(Task data)
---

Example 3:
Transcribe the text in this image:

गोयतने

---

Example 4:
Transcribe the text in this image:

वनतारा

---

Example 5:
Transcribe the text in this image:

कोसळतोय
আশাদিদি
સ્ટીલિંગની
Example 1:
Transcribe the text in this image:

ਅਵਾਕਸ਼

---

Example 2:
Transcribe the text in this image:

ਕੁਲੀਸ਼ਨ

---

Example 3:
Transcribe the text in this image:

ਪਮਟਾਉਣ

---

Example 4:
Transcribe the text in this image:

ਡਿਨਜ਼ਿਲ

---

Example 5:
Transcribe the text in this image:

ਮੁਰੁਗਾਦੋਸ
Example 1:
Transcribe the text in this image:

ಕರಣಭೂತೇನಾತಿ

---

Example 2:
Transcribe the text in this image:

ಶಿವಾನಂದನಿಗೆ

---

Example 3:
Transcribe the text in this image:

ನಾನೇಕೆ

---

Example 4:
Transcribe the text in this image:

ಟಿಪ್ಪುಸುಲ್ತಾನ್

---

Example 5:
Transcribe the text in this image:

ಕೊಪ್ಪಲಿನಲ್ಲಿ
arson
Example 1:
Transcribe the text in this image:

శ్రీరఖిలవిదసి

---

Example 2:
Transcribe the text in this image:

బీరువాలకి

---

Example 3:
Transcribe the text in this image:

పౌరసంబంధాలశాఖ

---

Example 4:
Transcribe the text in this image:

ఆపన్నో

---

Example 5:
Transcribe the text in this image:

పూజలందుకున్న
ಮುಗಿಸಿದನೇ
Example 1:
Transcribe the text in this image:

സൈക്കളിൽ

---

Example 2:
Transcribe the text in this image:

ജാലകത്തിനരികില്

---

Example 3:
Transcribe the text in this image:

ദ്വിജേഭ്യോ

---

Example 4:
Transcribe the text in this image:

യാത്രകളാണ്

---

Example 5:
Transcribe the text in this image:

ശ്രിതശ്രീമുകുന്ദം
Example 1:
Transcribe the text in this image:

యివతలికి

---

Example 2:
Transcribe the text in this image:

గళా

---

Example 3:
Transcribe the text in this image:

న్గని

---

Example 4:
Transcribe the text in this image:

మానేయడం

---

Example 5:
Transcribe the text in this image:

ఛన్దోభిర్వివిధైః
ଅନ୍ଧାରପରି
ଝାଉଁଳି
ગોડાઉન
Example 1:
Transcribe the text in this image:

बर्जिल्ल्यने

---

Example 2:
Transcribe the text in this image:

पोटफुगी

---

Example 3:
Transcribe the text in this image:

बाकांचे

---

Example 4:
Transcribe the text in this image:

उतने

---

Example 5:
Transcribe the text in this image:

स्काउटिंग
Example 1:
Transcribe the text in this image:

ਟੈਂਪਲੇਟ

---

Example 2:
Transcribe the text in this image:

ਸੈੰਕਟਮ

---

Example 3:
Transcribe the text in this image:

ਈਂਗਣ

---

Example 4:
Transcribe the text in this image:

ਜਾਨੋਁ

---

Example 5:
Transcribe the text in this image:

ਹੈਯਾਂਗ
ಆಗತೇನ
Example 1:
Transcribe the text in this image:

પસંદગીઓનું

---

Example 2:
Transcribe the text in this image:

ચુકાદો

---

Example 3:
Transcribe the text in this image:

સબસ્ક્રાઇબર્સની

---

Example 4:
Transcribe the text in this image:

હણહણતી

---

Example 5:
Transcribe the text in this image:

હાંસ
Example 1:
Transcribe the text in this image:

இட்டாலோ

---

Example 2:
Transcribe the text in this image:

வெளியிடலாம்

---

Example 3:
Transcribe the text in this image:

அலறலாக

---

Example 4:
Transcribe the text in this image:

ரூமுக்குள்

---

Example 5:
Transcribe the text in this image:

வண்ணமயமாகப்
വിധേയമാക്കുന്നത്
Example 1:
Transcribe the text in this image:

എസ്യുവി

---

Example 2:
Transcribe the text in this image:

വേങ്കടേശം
(End Task data)
§ Instructions to follow: Each line above should appear again, reproduced exactly.

§ Response to the exercise:
---

Example 3:
Transcribe the text in this image:

गोयतने

---

Example 4:
Transcribe the text in this image:

वनतारा

---

Example 5:
Transcribe the text in this image:

कोसळतोय
আশাদিদি
સ્ટીલિંગની
Example 1:
Transcribe the text in this image:

ਅਵਾਕਸ਼

---

Example 2:
Transcribe the text in this image:

ਕੁਲੀਸ਼ਨ

---

Example 3:
Transcribe the text in this image:

ਪਮਟਾਉਣ

---

Example 4:
Transcribe the text in this image:

ਡਿਨਜ਼ਿਲ

---

Example 5:
Transcribe the text in this image:

ਮੁਰੁਗਾਦੋਸ
Example 1:
Transcribe the text in this image:

ಕರಣಭೂತೇನಾತಿ

---

Example 2:
Transcribe the text in this image:

ಶಿವಾನಂದನಿಗೆ

---

Example 3:
Transcribe the text in this image:

ನಾನೇಕೆ

---

Example 4:
Transcribe the text in this image:

ಟಿಪ್ಪುಸುಲ್ತಾನ್

---

Example 5:
Transcribe the text in this image:

ಕೊಪ್ಪಲಿನಲ್ಲಿ
arson
Example 1:
Transcribe the text in this image:

శ్రీరఖిలవిదసి

---

Example 2:
Transcribe the text in this image:

బీరువాలకి

---

Example 3:
Transcribe the text in this image:

పౌరసంబంధాలశాఖ

---

Example 4:
Transcribe the text in this image:

ఆపన్నో

---

Example 5:
Transcribe the text in this image:

పూజలందుకున్న
ಮುಗಿಸಿದನೇ
Example 1:
Transcribe the text in this image:

സൈക്കളിൽ

---

Example 2:
Transcribe the text in this image:

ജാലകത്തിനരികില്

---

Example 3:
Transcribe the text in this image:

ദ്വിജേഭ്യോ

---

Example 4:
Transcribe the text in this image:

യാത്രകളാണ്

---

Example 5:
Transcribe the text in this image:

ശ്രിതശ്രീമുകുന്ദം
Example 1:
Transcribe the text in this image:

యివతలికి

---

Example 2:
Transcribe the text in this image:

గళా

---

Example 3:
Transcribe the text in this image:

న్గని

---

Example 4:
Transcribe the text in this image:

మానేయడం

---

Example 5:
Transcribe the text in this image:

ఛన్దోభిర్వివిధైః
ଅନ୍ଧାରପରି
ଝାଉଁଳି
ગોડાઉન
Example 1:
Transcribe the text in this image:

बर्जिल्ल्यने

---

Example 2:
Transcribe the text in this image:

पोटफुगी

---

Example 3:
Transcribe the text in this image:

बाकांचे

---

Example 4:
Transcribe the text in this image:

उतने

---

Example 5:
Transcribe the text in this image:

स्काउटिंग
Example 1:
Transcribe the text in this image:

ਟੈਂਪਲੇਟ

---

Example 2:
Transcribe the text in this image:

ਸੈੰਕਟਮ

---

Example 3:
Transcribe the text in this image:

ਈਂਗਣ

---

Example 4:
Transcribe the text in this image:

ਜਾਨੋਁ

---

Example 5:
Transcribe the text in this image:

ਹੈਯਾਂਗ
ಆಗತೇನ
Example 1:
Transcribe the text in this image:

પસંદગીઓનું

---

Example 2:
Transcribe the text in this image:

ચુકાદો

---

Example 3:
Transcribe the text in this image:

સબસ્ક્રાઇબર્સની

---

Example 4:
Transcribe the text in this image:

હણહણતી

---

Example 5:
Transcribe the text in this image:

હાંસ
Example 1:
Transcribe the text in this image:

இட்டாலோ

---

Example 2:
Transcribe the text in this image:

வெளியிடலாம்

---

Example 3:
Transcribe the text in this image:

அலறலாக

---

Example 4:
Transcribe the text in this image:

ரூமுக்குள்

---

Example 5:
Transcribe the text in this image:

வண்ணமயமாகப்
വിധേയമാക്കുന്നത്
Example 1:
Transcribe the text in this image:

എസ്യുവി

---

Example 2:
Transcribe the text in this image:

വേങ്കടേശം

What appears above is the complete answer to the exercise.